Monsieur l’Ambassadeur,
Nous voici deux ans après le début de la catastrophe atomique de la centrale nucléaire de Fukushima : un bien triste anniversaire. Nous sommes en pensée avec le peuple japonais qui a enduré tant de souffrances depuis le début du désastre, le 11 mars 2011.
Cependant, nous déplorons le caractère dérisoire des mesures prises pour protéger les populations, notamment les enfants et les femmes enceintes. Actuellement des populations, à qui le gouvernement japonais avait imposé l’évacuation, sont sommées de retourner dans les territoires contaminés pour y vivre sous des doses de 20mSv par an. Ce sont des doses de travailleurs du nucléaire, la dose de rayonnement "admissible" pour le public doit être inférieure ou égale à 1mSv par an. D’après la très pro nucléaire CIPR (Commission Internationale de Protection Radiologique) 1 mSv par an correspond à 17 cancers dont la moitié de mortels pour 100 000 personnes exposées.
Malgré les protestations de la population japonaise qui subit de près ou de loin la contamination radioactive tant externe qu’interne et face à la menace permanente d’un nouveau séisme, d’une erreur humaine, d'une défaillance technique, le gouvernement précédent a décidé de redémarrer les deux réacteurs de la centrale d’Ohi, décision que le nouveau gouvernement récemment élu n’a pas remise en question.
Nous remercions beaucoup le Japon d’avoir fait la preuve, après le terrible tremblement de terre de 2011, qu’un grand pays industrialisé et fortement nucléarisé pouvait arrêter immédiatement ses réacteurs nucléaires sans revenir ni à la bougie ni au Moyen Âge.
Au même titre que nous demandons l’arrêt immédiat du nucléaire en France, nous sommes solidaires avec les populations des territoires contaminés et les personnes et associations qui sont en lutte au Japon pour le non-redémarrage des centrales et pour l’arrêt total et définitif du nucléaire.
Les graves dangers de cette industrie et les très graves conséquences sanitaires des catastrophes nucléaires (Tchernobyl et Fukushima) ne connaissent ni de frontières géographiques, ni de limites de temps. Pour Tchernobyl, l'Académie des Sciences de New York a publié dans ses Annals (Vol. 1181, December 2009) une étude très complète, intitulée "Chernobyl. Consequences of the catastrophe for People and the Environment", qui synthétise près de 5000 articles et recherches de terrain. Les auteurs estiment à 985 000 le nombre de décès survenus à cause de Tchernobyl dans le monde entier entre 1986 et 2004. Vous savez déjà que Fukushima fera dans les 70 ans à venir des centaines de milliers de morts et presque autant de cancers non mortels. Nous considérons que la responsabilité de votre gouvernement, comme celle de tous gouvernements qui prônent le maintien et la poursuite du nucléaire, est engagée.

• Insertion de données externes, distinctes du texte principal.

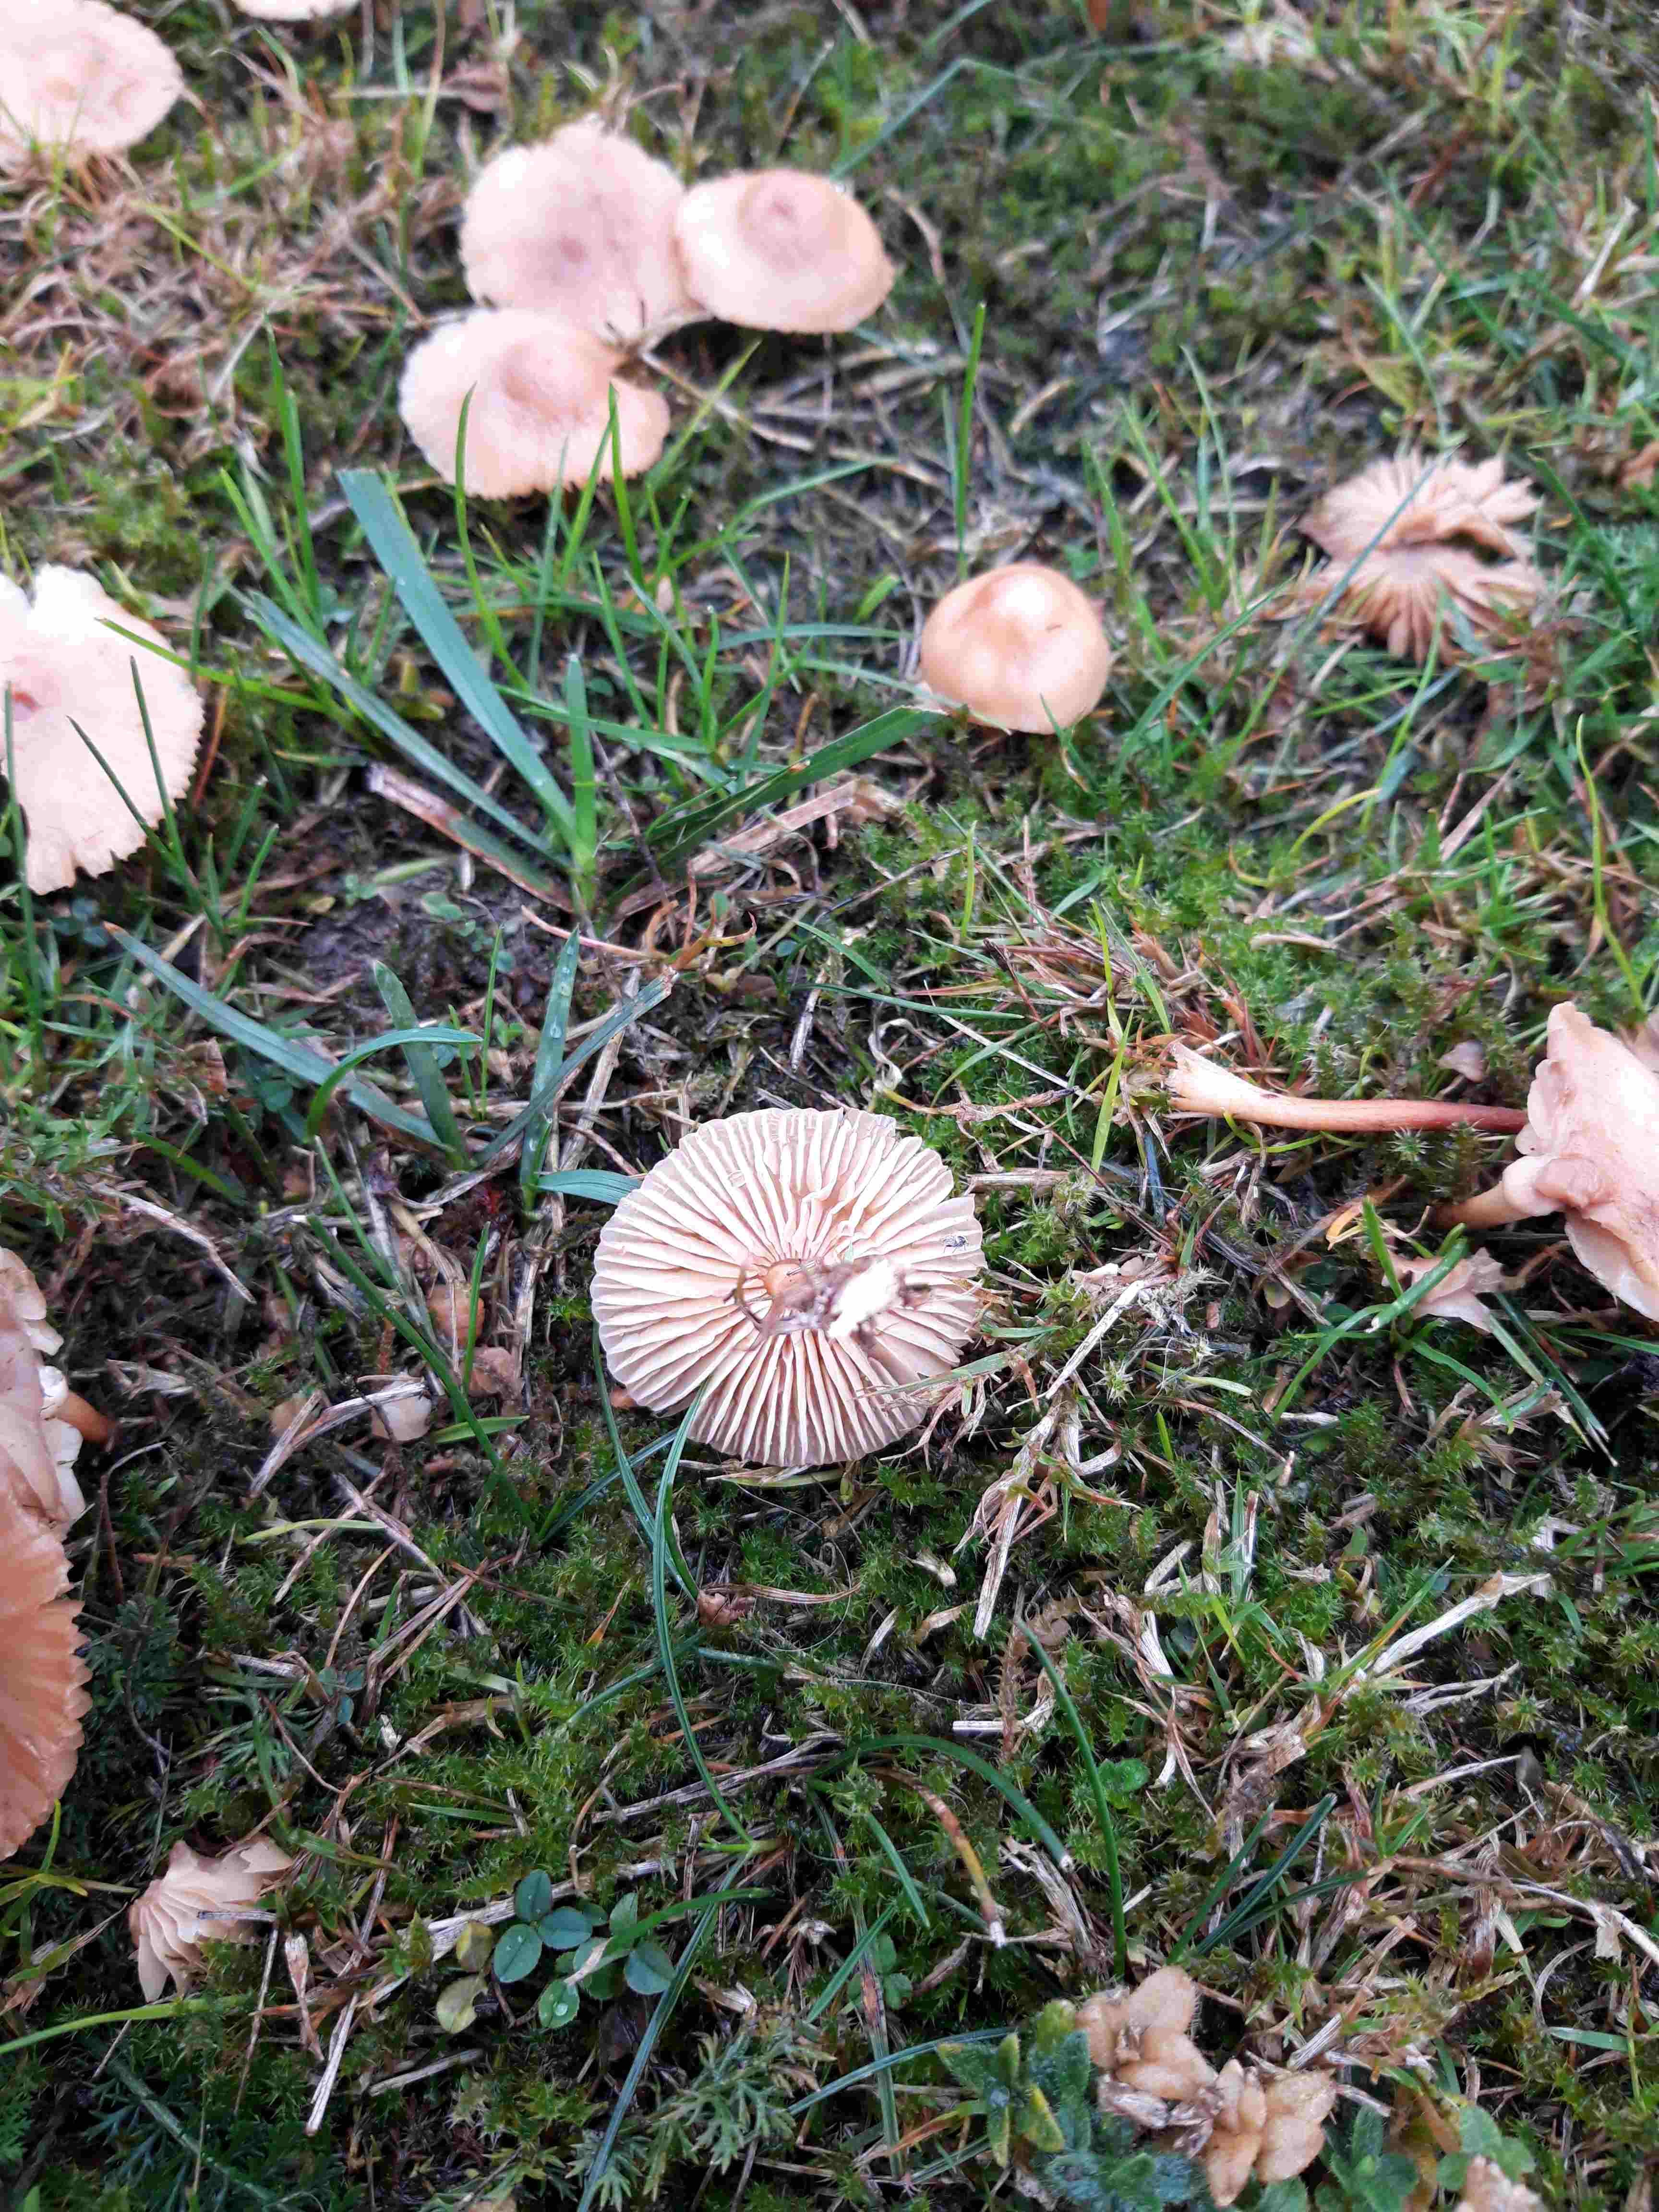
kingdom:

Les populations victimes du début de la catastrophe de Fukushima et celles non évacuées ou celles qui retournent vivre à Fukushima vont subir dans les années à venir une augmentation des leucémies, des cancers, des maladies du cœur et des vaisseaux, maladies du foie, des reins, de la glande thyroïde, altérations du système immunitaire, mutations génétiques, malformations congénitales, etc…
Au minimum le gouvernement japonais devrait :
- évacuer et dédommager les populations qui, en vivant normalement sur un territoire, subiraient une irradiation interne et externe cumulée supérieure à 1 mSv/an ;
- tout faire pour contenir la radioactivité dans les zones interdites, donc ne pas exporter les gravats et les ruines vers d'autres préfectures, et partout interdire de brûler les déchets contaminés ;
- ne pas distribuer, commercialiser, ou mélanger, à de la nourriture propre, les productions contaminées par Fukushima.
Nous vous demandons également que soient libérés les cinq militants arrêtés par la police d'Osaka, et toujours détenus pour avoir mis en avant leurs revendications antinucléaires.
Nous vous prions de bien vouloir transmettre ce courrier à Monsieur Shinzo Abe, premier Ministre du Japon, en nos noms.
Dans l’espoir d’être entendus, nous vous remercions et nous vous prions de croire, Monsieur l’Ambassadeur à notre plus haute considération.